___ Records for this task

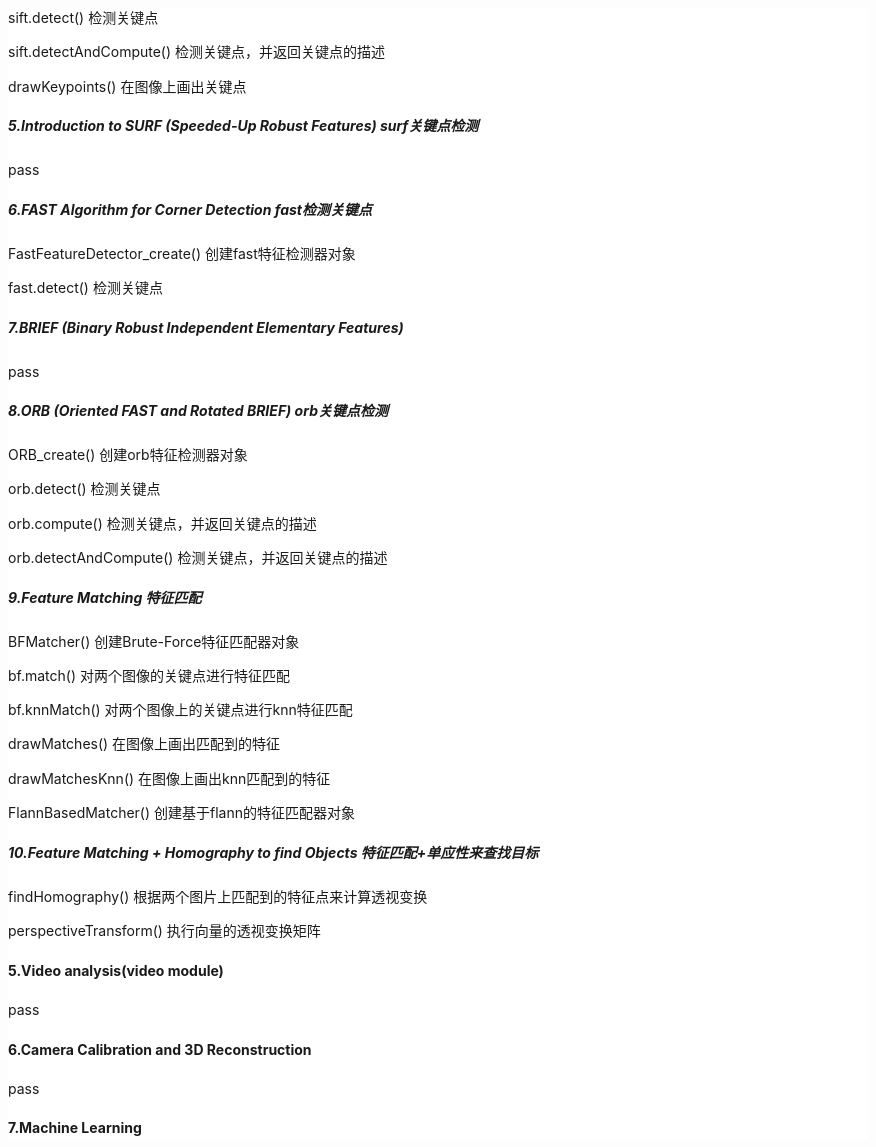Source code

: sift.detect()  检测关键点

sift.detectAndCompute()  检测关键点，并返回关键点的描述

drawKeypoints()  在图像上画出关键点

##### 5.Introduction to SURF (Speeded-Up Robust Features)  surf关键点检测

pass

##### 6.FAST Algorithm for Corner Detection  fast检测关键点

FastFeatureDetector_create()  创建fast特征检测器对象

fast.detect()  检测关键点

##### 7.BRIEF (Binary Robust Independent Elementary Features)

pass

##### 8.ORB (Oriented FAST and Rotated BRIEF)  orb关键点检测

ORB_create()  创建orb特征检测器对象

orb.detect()  检测关键点

orb.compute()  检测关键点，并返回关键点的描述

orb.detectAndCompute()  检测关键点，并返回关键点的描述

##### 9.Feature Matching  特征匹配

BFMatcher()  创建Brute-Force特征匹配器对象

bf.match()  对两个图像的关键点进行特征匹配

bf.knnMatch()  对两个图像上的关键点进行knn特征匹配

drawMatches()  在图像上画出匹配到的特征

drawMatchesKnn()  在图像上画出knn匹配到的特征

FlannBasedMatcher()  创建基于flann的特征匹配器对象

##### 10.Feature Matching + Homography to find Objects  特征匹配+单应性来查找目标

findHomography()  根据两个图片上匹配到的特征点来计算透视变换

perspectiveTransform()  执行向量的透视变换矩阵

#### 5.Video analysis(video module)

pass

#### 6.Camera Calibration and 3D Reconstruction

pass

#### 7.Machine Learning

______

Task objective:
Supply only the number of lines above in which "Matching" occurs.

Your response:
2